Solar systems can be very expensive. It is easy for them to cost in the tens of thousands of dollars. While they are good investments that pay back over the long run, it can be difficult to come up with the money to pay for them up front. Some people will use home improvement loans to purchase their solar panels. However, traditional home equity loans extend the life of your mortgage, which many people do not want to do. Fortunately, there are loans specifically for solar systems.
There are three main types of solar lending programs. They include the solar loan, solar lease, and power purchase agreement. All three of them let you get solar upfront and pay overtime. However, each way to purchase has pros and cons. NJ Solar can help you understand which one is right for you.
Solar loans are the most similar to traditional loans. The homeowner owns the solar system, which is secured by a lien until the homeowner repays the loan. The homeowner can get a loan from a traditional lender. Many solar providers also offer loans for their systems. With solar loans, the homeowner can take advantage of all state and federal tax credits and SRECs. However, not all homeowners will qualify for loans. Moreover, the homeowner is then responsible for all maintenance costs. This is generally the most affordable option.
Solar leases let homeowners get solar without having to purchase it. This usually has lower upfront costs than solar loans, but the homeowner does not own the solar system. For the lease, you may need to make a down payment before it is installed. These lease payments usually increase over time. The benefit is that there is little upfront cost for the homeowner. However, the homeowner may not be able to take advantage of tax incentives or SRECs. In addition, your lease agreement may restrict future activities.

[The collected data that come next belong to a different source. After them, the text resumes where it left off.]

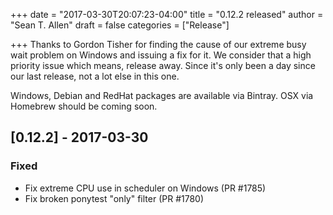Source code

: +++
date = "2017-03-30T20:07:23-04:00"
title = "0.12.2 released"
author = "Sean T. Allen"
draft = false
categories = ["Release"]

+++
Thanks to Gordon Tisher for finding the cause of our extreme busy wait problem on Windows and issuing a fix for it. We consider that a high priority issue which means, release away. Since it's only been a day since our last release, not a lot else in this one.

Windows, Debian and RedHat packages are available via Bintray. OSX via Homebrew should be coming soon.

## [0.12.2] - 2017-03-30

### Fixed

- Fix extreme CPU use in scheduler on Windows (PR #1785)
- Fix broken ponytest "only" filter (PR #1780)
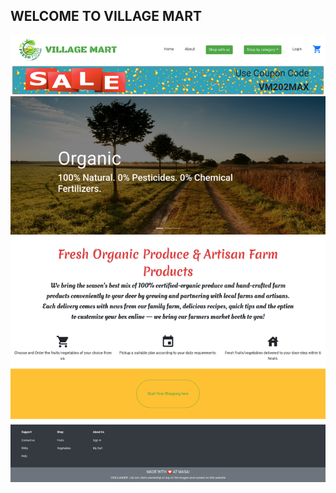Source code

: 
## WELCOME TO VILLAGE MART

![Village Mart Home Page](https://github.com/Manishsharma203/masai-village-mart/blob/master/public/Home_Page.png)


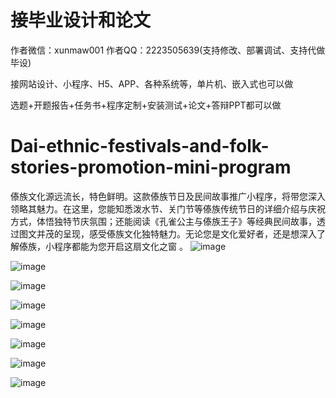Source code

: # 接毕业设计和论文
作者微信：xunmaw001  作者QQ：2223505639(支持修改、部署调试、支持代做毕设)

接网站设计、小程序、H5、APP、各种系统等，单片机、嵌入式也可以做

选题+开题报告+任务书+程序定制+安装测试+论文+答辩PPT都可以做
# Dai-ethnic-festivals-and-folk-stories-promotion-mini-program
傣族文化源远流长，特色鲜明。这款傣族节日及民间故事推广小程序，将带您深入领略其魅力。在这里，您能知悉泼水节、关门节等傣族传统节日的详细介绍与庆祝方式，体悟独特节庆氛围；还能阅读《孔雀公主与傣族王子》等经典民间故事，透过图文并茂的呈现，感受傣族文化独特魅力。无论您是文化爱好者，还是想深入了解傣族，小程序都能为您开启这扇文化之窗 。 
![image](https://github.com/user-attachments/assets/5869c4c9-e5e5-4748-993f-88466a803800)

![image](https://github.com/user-attachments/assets/144cdbb7-cb18-4b6e-97f9-04a3327d03be)

![image](https://github.com/user-attachments/assets/fba5f2ea-fdab-4004-9525-58d13253ec71)

![image](https://github.com/user-attachments/assets/c0da2429-6340-4625-9a14-94ac40bd3ae0)

![image](https://github.com/user-attachments/assets/87215bb8-d0c4-4ac3-b208-108cc2cabc59)

![image](https://github.com/user-attachments/assets/f6640c68-6960-40ea-b19c-32d315c0716f)

![image](https://github.com/user-attachments/assets/be646b87-ae9d-46e5-86c2-f050fcc8696b)

![image](https://github.com/user-attachments/assets/199da990-425d-4770-8412-faad2c11886f)
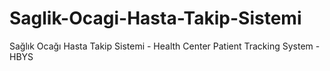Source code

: # Saglik-Ocagi-Hasta-Takip-Sistemi
Sağlık Ocağı Hasta Takip Sistemi - Health Center Patient Tracking System - HBYS
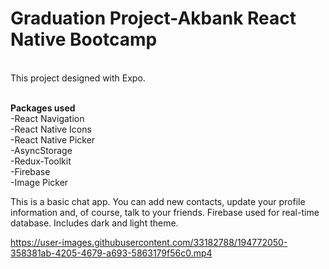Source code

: # Graduation Project-Akbank React Native Bootcamp
<br>
This project designed with Expo.<br><br>

<b>Packages used</b><br>
-React Navigation<br>
-React Native Icons<br>
-React Native Picker<br>
-AsyncStorage<br>
-Redux-Toolkit<br>
-Firebase<br>
-Image Picker<br>

This is a basic chat app. You can add new contacts, update your profile information and, of course, talk to your friends. Firebase used for real-time database.
Includes dark and light theme.


https://user-images.githubusercontent.com/33182788/194772050-358381ab-4205-4679-a693-5863179f56c0.mp4

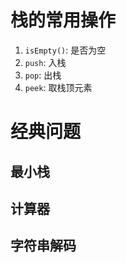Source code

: # 栈的常用操作

1. `isEmpty()`: 是否为空
2. `push`: 入栈
3. `pop`: 出栈
4. `peek`: 取栈顶元素

# 经典问题

## 最小栈

## 计算器

## 字符串解码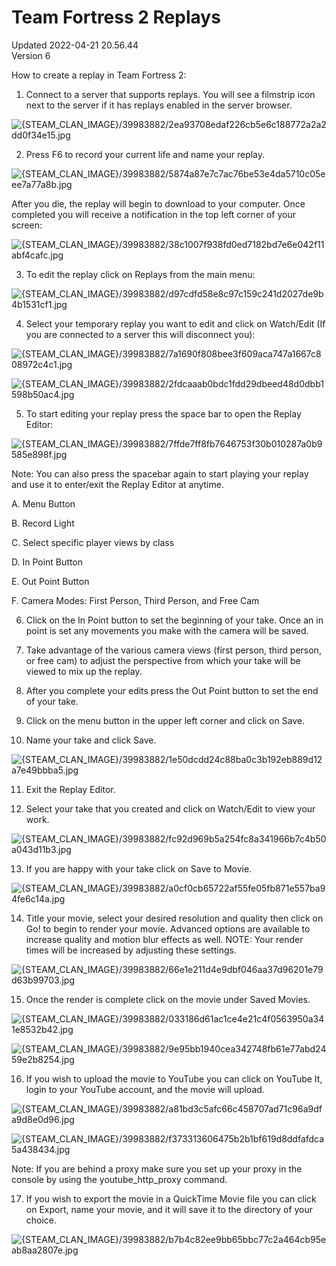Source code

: # Team Fortress 2 Replays
Updated 2022-04-21 20.56.44  
Version 6  

How to create a replay in Team Fortress 2:  
  
1. Connect to a server that supports replays. You will see a filmstrip icon next to the server if it has replays enabled in the server browser.  
  
![{STEAM_CLAN_IMAGE}/39983882/2ea93708edaf226cb5e6c188772a2a2dd0f34e15.jpg]({STEAM_CLAN_IMAGE}/39983882/2ea93708edaf226cb5e6c188772a2a2dd0f34e15.jpg)  
  
2. Press F6 to record your current life and name your replay.  
  
![{STEAM_CLAN_IMAGE}/39983882/5874a87e7c7ac76be53e4da5710c05eee7a77a8b.jpg]({STEAM_CLAN_IMAGE}/39983882/5874a87e7c7ac76be53e4da5710c05eee7a77a8b.jpg)  
  
After you die, the replay will begin to download to your computer. Once completed you will receive a notification in the top left corner of your screen:  
  
![{STEAM_CLAN_IMAGE}/39983882/38c1007f938fd0ed7182bd7e6e042f11abf4cafc.jpg]({STEAM_CLAN_IMAGE}/39983882/38c1007f938fd0ed7182bd7e6e042f11abf4cafc.jpg)  
  
3. To edit the replay click on Replays from the main menu:  
  
![{STEAM_CLAN_IMAGE}/39983882/d97cdfd58e8c97c159c241d2027de9b4b1531cf1.jpg]({STEAM_CLAN_IMAGE}/39983882/d97cdfd58e8c97c159c241d2027de9b4b1531cf1.jpg)  
  
4. Select your temporary replay you want to edit and click on Watch/Edit (If you are connected to a server this will disconnect you):  
  
![{STEAM_CLAN_IMAGE}/39983882/7a1690f808bee3f609aca747a1667c808972c4c1.jpg]({STEAM_CLAN_IMAGE}/39983882/7a1690f808bee3f609aca747a1667c808972c4c1.jpg)  
  
![{STEAM_CLAN_IMAGE}/39983882/2fdcaaab0bdc1fdd29dbeed48d0dbb1598b50ac4.jpg]({STEAM_CLAN_IMAGE}/39983882/2fdcaaab0bdc1fdd29dbeed48d0dbb1598b50ac4.jpg)  
  
5. To start editing your replay press the space bar to open the Replay Editor:  
  
![{STEAM_CLAN_IMAGE}/39983882/7ffde7ff8fb7646753f30b010287a0b9585e898f.jpg]({STEAM_CLAN_IMAGE}/39983882/7ffde7ff8fb7646753f30b010287a0b9585e898f.jpg)  
  
Note: You can also press the spacebar again to start playing your replay and use it to enter/exit the Replay Editor at anytime.  
  
A. Menu Button  
  
B. Record Light  
  
C. Select specific player views by class  
  
D. In Point Button  
  
E. Out Point Button  
  
F. Camera Modes: First Person, Third Person, and Free Cam  
  
6. Click on the In Point button to set the beginning of your take. Once an in point is set any movements you make with the camera will be saved.  
  
7. Take advantage of the various camera views (first person, third person, or free cam) to adjust the perspective from which your take will be viewed to mix up the replay.  
  
8. After you complete your edits press the Out Point button to set the end of your take.  
  
9. Click on the menu button in the upper left corner and click on Save.  
  
10. Name your take and click Save.  
  
![{STEAM_CLAN_IMAGE}/39983882/1e50dcdd24c88ba0c3b192eb889d12a7e49bbba5.jpg]({STEAM_CLAN_IMAGE}/39983882/1e50dcdd24c88ba0c3b192eb889d12a7e49bbba5.jpg)  
  
11. Exit the Replay Editor.  
  
12. Select your take that you created and click on Watch/Edit to view your work.  
  
![{STEAM_CLAN_IMAGE}/39983882/fc92d969b5a254fc8a341966b7c4b50a043d11b3.jpg]({STEAM_CLAN_IMAGE}/39983882/fc92d969b5a254fc8a341966b7c4b50a043d11b3.jpg)  
  
13. If you are happy with your take click on Save to Movie.  
  
![{STEAM_CLAN_IMAGE}/39983882/a0cf0cb65722af55fe05fb871e557ba94fe6c14a.jpg]({STEAM_CLAN_IMAGE}/39983882/a0cf0cb65722af55fe05fb871e557ba94fe6c14a.jpg)  
  
14. Title your movie, select your desired resolution and quality then click on Go! to begin to render your movie. Advanced options are available to increase quality and motion blur effects as well. NOTE: Your render times will be increased by adjusting these settings.  
  
![{STEAM_CLAN_IMAGE}/39983882/66e1e211d4e9dbf046aa37d96201e79d63b99703.jpg]({STEAM_CLAN_IMAGE}/39983882/66e1e211d4e9dbf046aa37d96201e79d63b99703.jpg)  
  
15. Once the render is complete click on the movie under Saved Movies.  
  
![{STEAM_CLAN_IMAGE}/39983882/033186d61ac1ce4e21c4f0563950a341e8532b42.jpg]({STEAM_CLAN_IMAGE}/39983882/033186d61ac1ce4e21c4f0563950a341e8532b42.jpg)  
  
![{STEAM_CLAN_IMAGE}/39983882/9e95bb1940cea342748fb61e77abd2459e2b8254.jpg]({STEAM_CLAN_IMAGE}/39983882/9e95bb1940cea342748fb61e77abd2459e2b8254.jpg)  
  
16. If you wish to upload the movie to YouTube you can click on YouTube It, login to your YouTube account, and the movie will upload.  
  
![{STEAM_CLAN_IMAGE}/39983882/a81bd3c5afc66c458707ad71c96a9dfa9d8e0d96.jpg]({STEAM_CLAN_IMAGE}/39983882/a81bd3c5afc66c458707ad71c96a9dfa9d8e0d96.jpg)  
  
![{STEAM_CLAN_IMAGE}/39983882/f373313606475b2b1bf619d8ddfafdca5a438434.jpg]({STEAM_CLAN_IMAGE}/39983882/f373313606475b2b1bf619d8ddfafdca5a438434.jpg)  
  
Note: If you are behind a proxy make sure you set up your proxy in the console by using the youtube_http_proxy command.  
  
17. If you wish to export the movie in a QuickTime Movie file you can click on Export, name your movie, and it will save it to the directory of your choice.  
  
![{STEAM_CLAN_IMAGE}/39983882/b7b4c82ee9bb65bbc77c2a464cb95eab8aa2807e.jpg]({STEAM_CLAN_IMAGE}/39983882/b7b4c82ee9bb65bbc77c2a464cb95eab8aa2807e.jpg)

Power Purchase Agreements (PPAs) are similar to leases. Like with a lease, the solar developer pays for, installs, and maintains the solar system. The property owner does not purchase the solar system, but instead pays for the energy that it generates. They enter into a long-term contract with the developer to arrange for the per kilowatt-hour charge for the energy. The risk is that the PPA cost could eventually be higher than the local utility rate. In addition, the developer retains the tax incentives and the SRECs.